Only five days after the Joint Statement on a United States-European Union framework on an agreement on reciprocal, fair and balanced trade (‘Framework Agreement’), the Trump administration is weighing an unprecedented step against the EU over its new tech rules.

According to The Japan Times and Reuters, US officials are discussing sanctions on the EU or member state representatives responsible for implementing the Digital Services Act (DSA), a sweeping law that forces online platforms to police illegal content. Washington argues the regulation censors Americans and unfairly burdens US companies.
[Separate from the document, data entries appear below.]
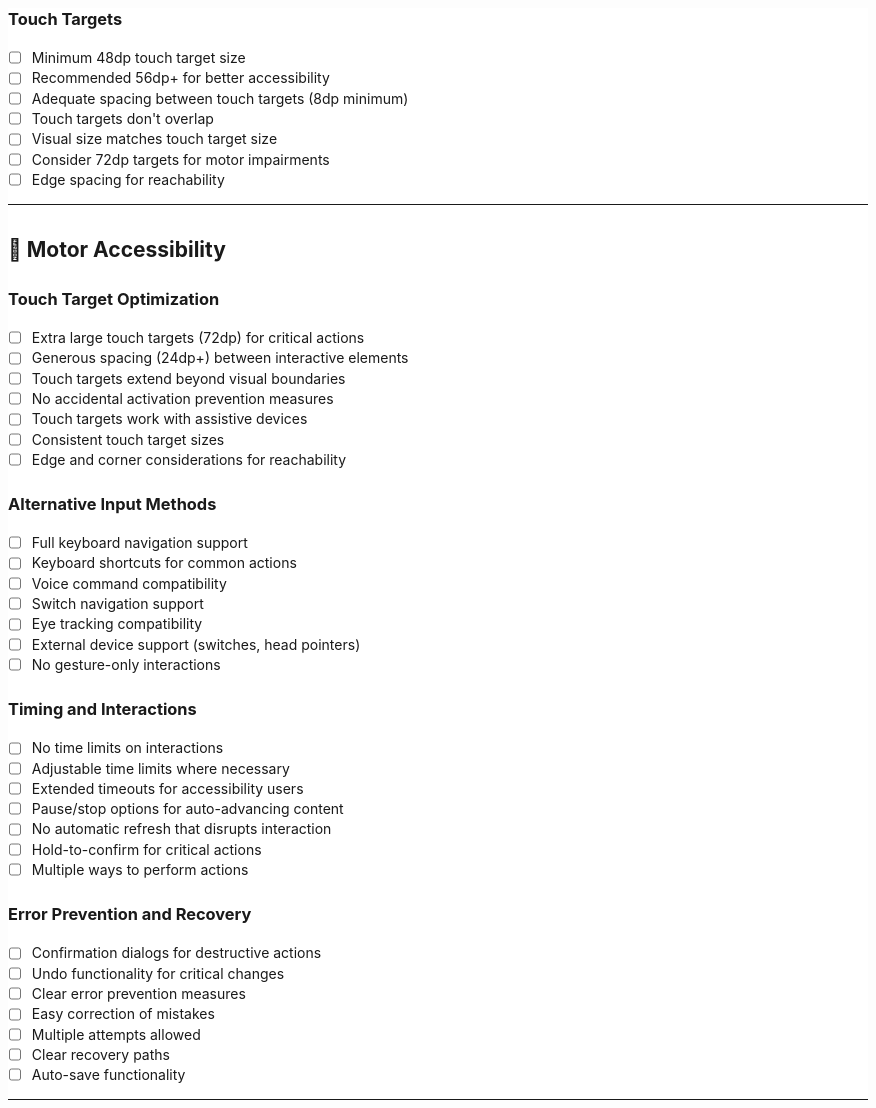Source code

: ### **Touch Targets**
- [ ] Minimum 48dp touch target size
- [ ] Recommended 56dp+ for better accessibility
- [ ] Adequate spacing between touch targets (8dp minimum)
- [ ] Touch targets don't overlap
- [ ] Visual size matches touch target size
- [ ] Consider 72dp targets for motor impairments
- [ ] Edge spacing for reachability

---

## 🤏 **Motor Accessibility**

### **Touch Target Optimization**
- [ ] Extra large touch targets (72dp) for critical actions
- [ ] Generous spacing (24dp+) between interactive elements
- [ ] Touch targets extend beyond visual boundaries
- [ ] No accidental activation prevention measures
- [ ] Touch targets work with assistive devices
- [ ] Consistent touch target sizes
- [ ] Edge and corner considerations for reachability

### **Alternative Input Methods**
- [ ] Full keyboard navigation support
- [ ] Keyboard shortcuts for common actions
- [ ] Voice command compatibility
- [ ] Switch navigation support
- [ ] Eye tracking compatibility
- [ ] External device support (switches, head pointers)
- [ ] No gesture-only interactions

### **Timing and Interactions**
- [ ] No time limits on interactions
- [ ] Adjustable time limits where necessary
- [ ] Extended timeouts for accessibility users
- [ ] Pause/stop options for auto-advancing content
- [ ] No automatic refresh that disrupts interaction
- [ ] Hold-to-confirm for critical actions
- [ ] Multiple ways to perform actions

### **Error Prevention and Recovery**
- [ ] Confirmation dialogs for destructive actions
- [ ] Undo functionality for critical changes
- [ ] Clear error prevention measures
- [ ] Easy correction of mistakes
- [ ] Multiple attempts allowed
- [ ] Clear recovery paths
- [ ] Auto-save functionality

---
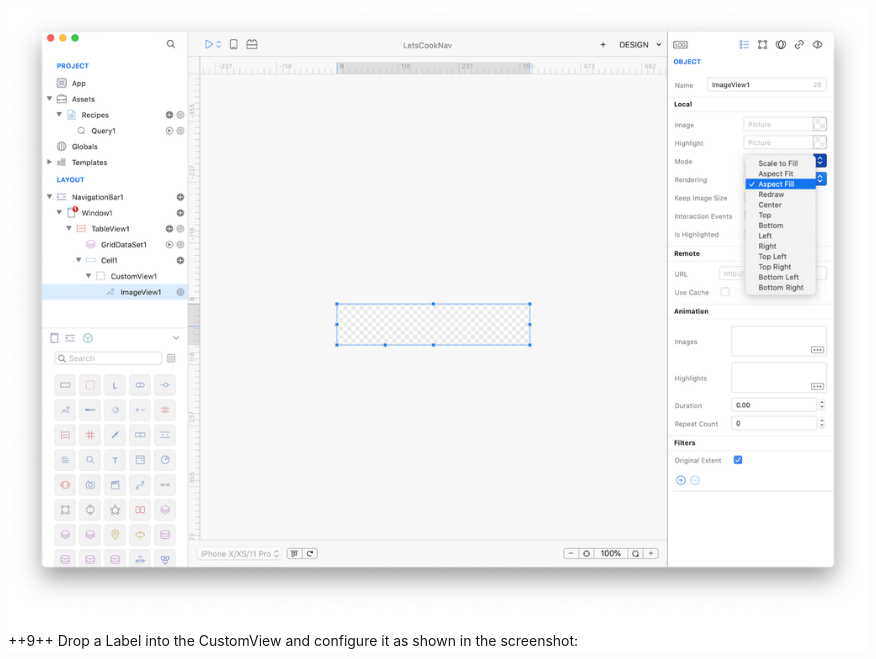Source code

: ![LetsCookNav](../images/tutorials/lets-cook-nav-2-8.png)

++9++ Drop a Label into the CustomView and configure it as shown in the screenshot:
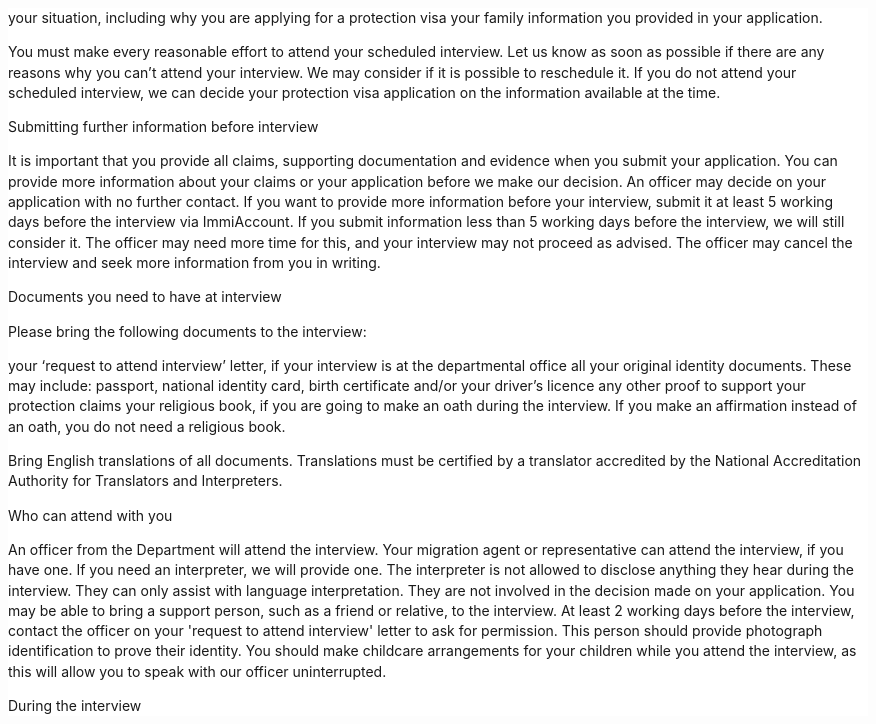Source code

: your situation, including why you are applying for a protection visa
your family
information you provided in your application.

You must make every reasonable effort to attend your scheduled interview. Let us know as soon as possible if there are any reasons why you can’t attend your interview. We may consider if it is possible to reschedule it.
If you do not attend your scheduled interview, we can decide your protection visa application on the information available at the time.

Submitting further information before interview

It is important that you provide all claims, supporting documentation and evidence when you submit your application. You can provide more information about your claims or your application before we make our decision. An officer may decide on your application with no further contact.
If you want to provide more information before your interview, submit it at least 5 working days before the interview via ImmiAccount.
If you submit information less than 5 working days before the interview, we will still consider it. The officer may need more time for this, and your interview may not proceed as advised. The officer may cancel the interview and seek more information from you in writing.




Documents you need to have at interview

Please bring the following documents to the interview:

your ‘request to attend interview’ letter, if your interview is at the departmental office
all your original identity documents. These may include: passport, national identity card, birth certificate and/or your driver’s licence
any other proof to support your protection claims
your religious book, if you are going to make an oath during the interview. If you make an affirmation instead of an oath, you do not need a religious book.

Bring English translations of all documents. Translations must be certified by a translator accredited by the National Accreditation Authority for Translators and Interpreters.




Who can attend with you

An officer from the Department will attend the interview. Your migration agent or representative can attend the interview, if you have one.
If you need an interpreter, we will provide one. The interpreter is not allowed to disclose anything they hear during the interview. They can only assist with language interpretation. They are not involved in the decision made on your application.
You may be able to bring a support person, such as a friend or relative, to the interview. At least 2 working days before the interview, contact the officer on your 'request to attend interview' letter to ask for permission. This person should provide photograph identification to prove their identity.
You should make childcare arrangements for your children while you attend the interview, as this will allow you to speak with our officer uninterrupted.




During the interview
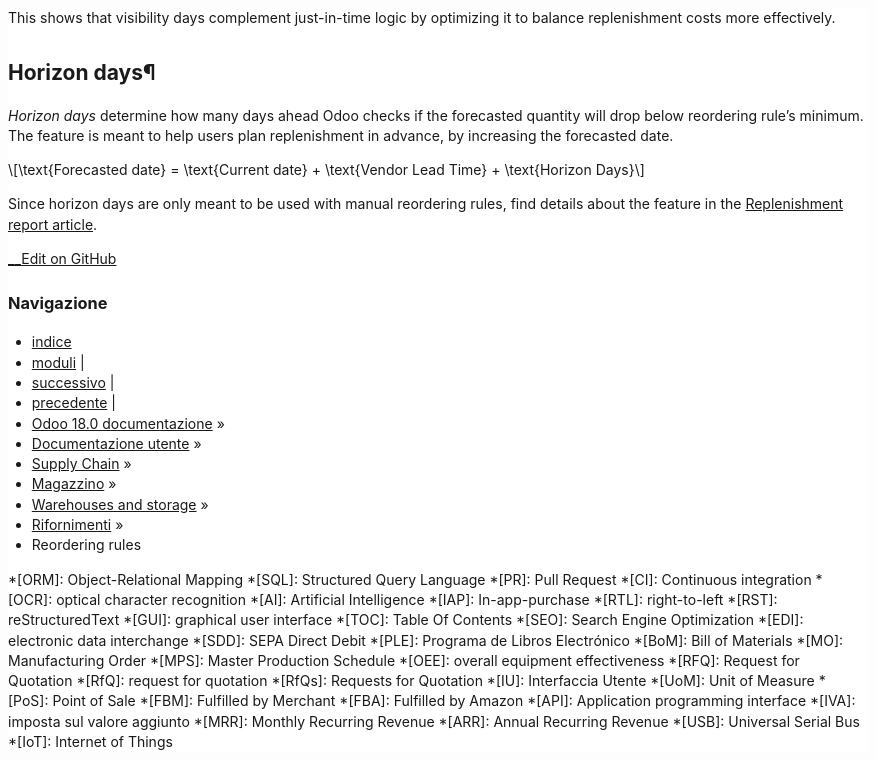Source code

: 

This shows that visibility days complement just-in-time logic by optimizing it to balance replenishment costs more effectively.

## Horizon days¶

_Horizon days_ determine how many days ahead Odoo checks if the forecasted quantity will drop below reordering rule’s minimum. The feature is meant to help users plan replenishment in advance, by increasing the forecasted date.

\\[\text{Forecasted date} = \text{Current date} + \text{Vendor Lead Time} + \text{Horizon Days}\\]

Since horizon days are only meant to be used with manual reordering rules, find details about the feature in the [Replenishment report article](report.html).

[ __Edit on GitHub](https://github.com/odoo/documentation/edit/18.0/content/applications/inventory_and_mrp/inventory/warehouses_storage/replenishment/reordering_rules.rst)

### Navigazione

  * [indice](../../../../../genindex.html "Indice generale")
  * [moduli](../../../../../py-modindex.html "Indice del modulo Python") |
  * [successivo](report.html "Replenishment report") |
  * [precedente](mto.html "Replenish on order \(MTO\)") |
  * [Odoo 18.0 documentazione](../../../../../index-2.html) »
  * [Documentazione utente](../../../../../applications.html) »
  * [Supply Chain](../../../../inventory_and_mrp.html) »
  * [Magazzino](../../../inventory.html) »
  * [Warehouses and storage](../../warehouses_storage.html) »
  * [Rifornimenti](../replenishment.html) »
  * Reordering rules


  *[ORM]: Object-Relational Mapping
  *[SQL]: Structured Query Language
  *[PR]: Pull Request
  *[CI]: Continuous integration
  *[OCR]: optical character recognition
  *[AI]: Artificial Intelligence
  *[IAP]: In-app-purchase
  *[RTL]: right-to-left
  *[RST]: reStructuredText
  *[GUI]: graphical user interface
  *[TOC]: Table Of Contents
  *[SEO]: Search Engine Optimization
  *[EDI]: electronic data interchange
  *[SDD]: SEPA Direct Debit
  *[PLE]: Programa de Libros Electrónico
  *[BoM]: Bill of Materials
  *[MO]: Manufacturing Order
  *[MPS]: Master Production Schedule
  *[OEE]: overall equipment effectiveness
  *[RFQ]: Request for Quotation
  *[RfQ]: request for quotation
  *[RfQs]: Requests for Quotation
  *[IU]: Interfaccia Utente
  *[UoM]: Unit of Measure
  *[PoS]: Point of Sale
  *[FBM]: Fulfilled by Merchant
  *[FBA]: Fulfilled by Amazon
  *[API]: Application programming interface
  *[IVA]: imposta sul valore aggiunto
  *[MRR]: Monthly Recurring Revenue
  *[ARR]: Annual Recurring Revenue
  *[USB]: Universal Serial Bus
  *[IoT]: Internet of Things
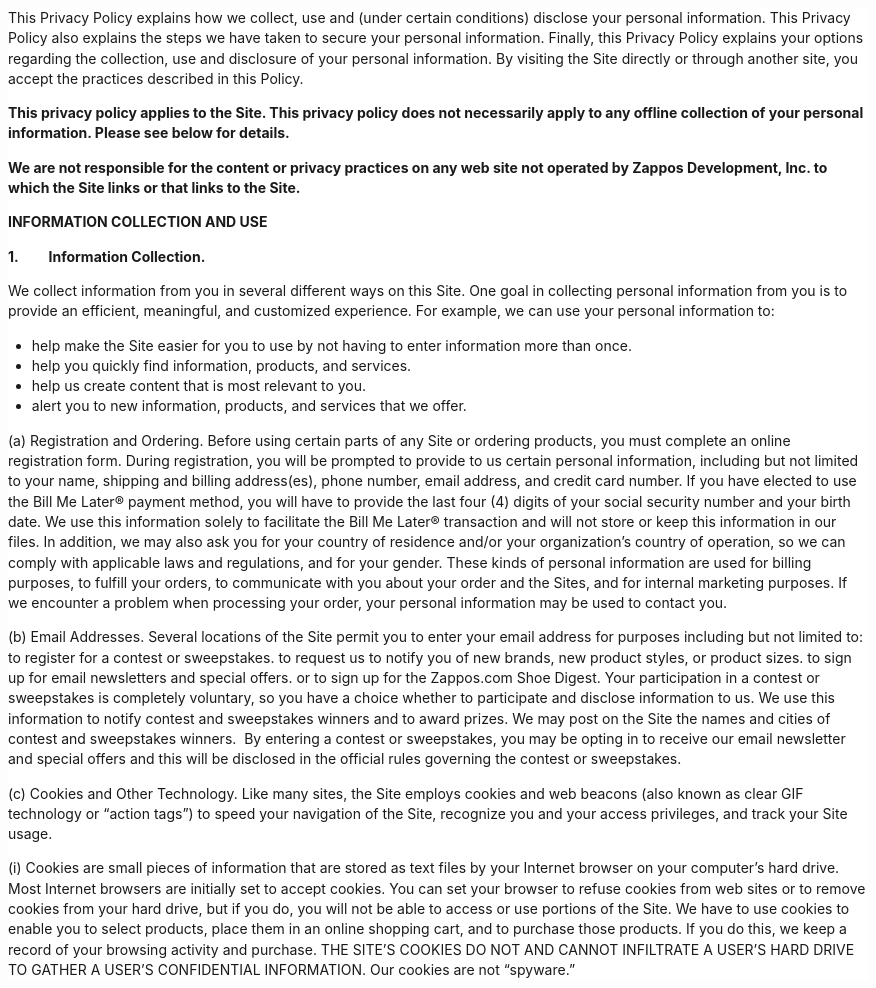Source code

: This Privacy Policy explains how we collect, use and (under certain conditions) disclose your personal information. This Privacy Policy also explains the steps we have taken to secure your personal information. Finally, this Privacy Policy explains your options regarding the collection, use and disclosure of your personal information. By visiting the Site directly or through another site, you accept the practices described in this Policy.

**This privacy policy applies to the Site. This privacy policy does not necessarily apply to any offline collection of your personal information. Please see below for details.**

**We are not responsible for the content or privacy practices on any web site not operated by Zappos Development, Inc. to which the Site links or that links to the Site.**

**INFORMATION COLLECTION AND USE**

**1.         Information Collection.**

We collect information from you in several different ways on this Site. One goal in collecting personal information from you is to provide an efficient, meaningful, and customized experience. For example, we can use your personal information to:

*   help make the Site easier for you to use by not having to enter information more than once.
*   help you quickly find information, products, and services.
*   help us create content that is most relevant to you.
*   alert you to new information, products, and services that we offer.

(a) Registration and Ordering. Before using certain parts of any Site or ordering products, you must complete an online registration form. During registration, you will be prompted to provide to us certain personal information, including but not limited to your name, shipping and billing address(es), phone number, email address, and credit card number. If you have elected to use the Bill Me Later® payment method, you will have to provide the last four (4) digits of your social security number and your birth date. We use this information solely to facilitate the Bill Me Later® transaction and will not store or keep this information in our files. In addition, we may also ask you for your country of residence and/or your organization’s country of operation, so we can comply with applicable laws and regulations, and for your gender. These kinds of personal information are used for billing purposes, to fulfill your orders, to communicate with you about your order and the Sites, and for internal marketing purposes. If we encounter a problem when processing your order, your personal information may be used to contact you.

(b) Email Addresses. Several locations of the Site permit you to enter your email address for purposes including but not limited to: to register for a contest or sweepstakes. to request us to notify you of new brands, new product styles, or product sizes. to sign up for email newsletters and special offers. or to sign up for the Zappos.com Shoe Digest. Your participation in a contest or sweepstakes is completely voluntary, so you have a choice whether to participate and disclose information to us. We use this information to notify contest and sweepstakes winners and to award prizes. We may post on the Site the names and cities of contest and sweepstakes winners.  By entering a contest or sweepstakes, you may be opting in to receive our email newsletter and special offers and this will be disclosed in the official rules governing the contest or sweepstakes.

(c) Cookies and Other Technology. Like many sites, the Site employs cookies and web beacons (also known as clear GIF technology or “action tags”) to speed your navigation of the Site, recognize you and your access privileges, and track your Site usage.

(i) Cookies are small pieces of information that are stored as text files by your Internet browser on your computer’s hard drive. Most Internet browsers are initially set to accept cookies. You can set your browser to refuse cookies from web sites or to remove cookies from your hard drive, but if you do, you will not be able to access or use portions of the Site. We have to use cookies to enable you to select products, place them in an online shopping cart, and to purchase those products. If you do this, we keep a record of your browsing activity and purchase. THE SITE’S COOKIES DO NOT AND CANNOT INFILTRATE A USER’S HARD DRIVE TO GATHER A USER’S CONFIDENTIAL INFORMATION. Our cookies are not “spyware.”
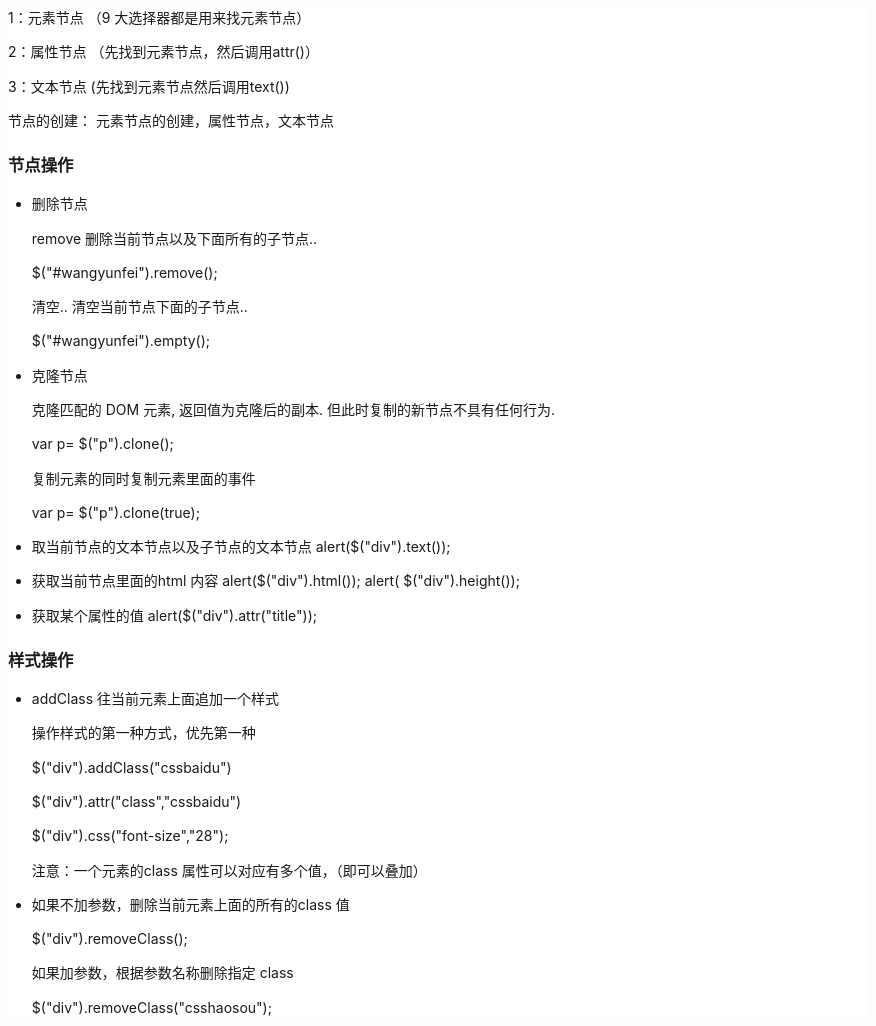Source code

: 1：元素节点 （9 大选择器都是用来找元素节点）

2：属性节点 （先找到元素节点，然后调用attr()）

3：文本节点   (先找到元素节点然后调用text())

节点的创建： 元素节点的创建，属性节点，文本节点

### 节点操作

* 删除节点

  remove 删除当前节点以及下面所有的子节点..

  $("#wangyunfei").remove();

  清空.. 清空当前节点下面的子节点..

  $("#wangyunfei").empty();

* 克隆节点

  克隆匹配的 DOM 元素, 返回值为克隆后的副本. 但此时复制的新节点不具有任何行为.

   var p= $("p").clone();

  复制元素的同时复制元素里面的事件

  var p= $("p").clone(true);

* 取当前节点的文本节点以及子节点的文本节点
  alert($("div").text());

* 获取当前节点里面的html 内容
  alert($("div").html());
  alert( $("div").height());

* 获取某个属性的值
  alert($("div").attr("title"));


### 样式操作

* addClass 往当前元素上面追加一个样式

  操作样式的第一种方式，优先第一种

  $("div").addClass("cssbaidu")

  $("div").attr("class","cssbaidu")

  $("div").css("font-size","28");

  注意：一个元素的class 属性可以对应有多个值，（即可以叠加）

* 如果不加参数，删除当前元素上面的所有的class 值

  $("div").removeClass();

  如果加参数，根据参数名称删除指定 class

  $("div").removeClass("csshaosou");
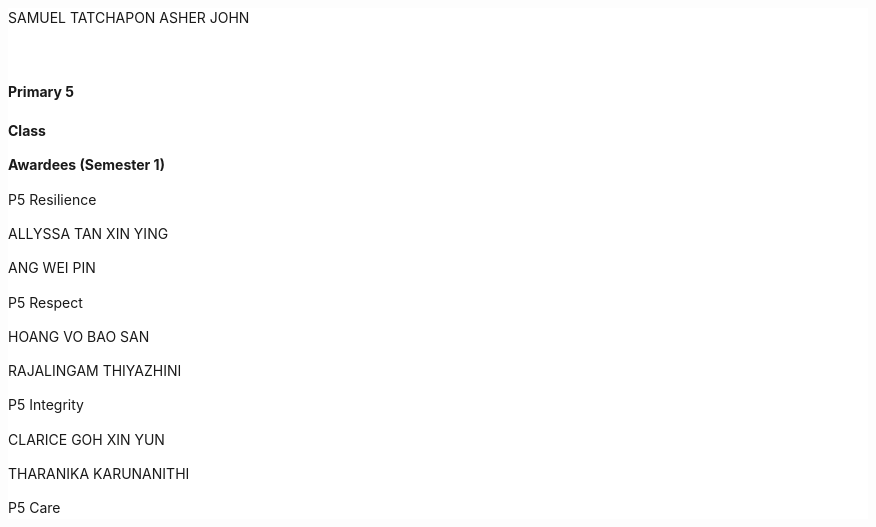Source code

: <p>SAMUEL TATCHAPON ASHER JOHN</p>
</td>
</tr>
<tr>
<td rowspan="1" colspan="3">
<div class="isomer-image-wrapper">
<img style="width: 100%" height="auto" width="100%" alt="" src="/images/p4msa.jpg">
</div>
</td>
</tr>
<tr>
<td rowspan="1" colspan="3">
<h4><strong>Primary 5</strong></h4>
</td>
</tr>
<tr>
<td rowspan="1" colspan="1">
<p><strong>Class</strong>
</p>
</td>
<td rowspan="1" colspan="2">
<p><strong>Awardees (Semester 1)</strong>
</p>
</td>
</tr>
<tr>
<td rowspan="1" colspan="1">
<p>P5 Resilience</p>
</td>
<td rowspan="1" colspan="1">
<p>ALLYSSA TAN XIN YING</p>
</td>
<td rowspan="1" colspan="1">
<p>ANG WEI PIN</p>
</td>
</tr>
<tr>
<td rowspan="1" colspan="1">
<p>P5 Respect</p>
</td>
<td rowspan="1" colspan="1">
<p>HOANG VO BAO SAN</p>
</td>
<td rowspan="1" colspan="1">
<p>RAJALINGAM THIYAZHINI</p>
</td>
</tr>
<tr>
<td rowspan="1" colspan="1">
<p>P5 Integrity</p>
</td>
<td rowspan="1" colspan="1">
<p>CLARICE GOH XIN YUN</p>
</td>
<td rowspan="1" colspan="1">
<p>THARANIKA KARUNANITHI</p>
</td>
</tr>
<tr>
<td rowspan="1" colspan="1">
<p>P5 Care</p>
</td>
<td rowspan="1" colspan="1">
While governments often complain about foreign rules they deem restrictive, directly sanctioning allied officials would mark a sharp escalation. So far, discussions have centred on possible visa bans, though no decision has been made.

Last week, Internal State Department meetings focused on whom such measures might target. Secretary of State Marco Rubio has ordered US diplomats in Europe to lobby against the DSA, urging allies to amend or repeal the law.

Washington insists that the EU is curbing freedom of speech under the banner of combating hate speech and misinformation, while the EU maintains that the act is designed to protect citizens from illegal material such as child exploitation and extremist propaganda.

‘Freedom of expression is a fundamental right in the EU. It lies at the heart of the DSA,’ an EU Commission spokesperson said, rejecting US accusations as ‘completely unfounded.’

Trump has framed the dispute in broader terms, threatening tariffs and export restrictions on any country that imposes digital regulations he deems discriminatory. In recent months, he has repeatedly warned that measures like the DSA, or national digital taxes, are veiled attacks on US companies and conservative voices online. At the same time, the administration has not hesitated to sanction foreign officials in other contexts, including a Brazilian judge overseeing cases against Trump ally Jair Bolsonaro.

US leaders, including Vice President JD Vance, have accused European authorities of suppressing right-wing parties and restricting debate on issues such as immigration. In contrast, European officials argue that their rules are about fairness and safety and do not silence political viewpoints. At a transatlantic conference earlier this year, Vance stunned European counterparts by charging that the EU was undermining democracy, remarks that underscored the widening gap.

The question remains whether Washington will take the extraordinary step of sanctioning officials in Brussels or the EU capitals. Such action could further destabilise an already fragile trade relationship while putting the US squarely at odds with Europe over the future of digital governance.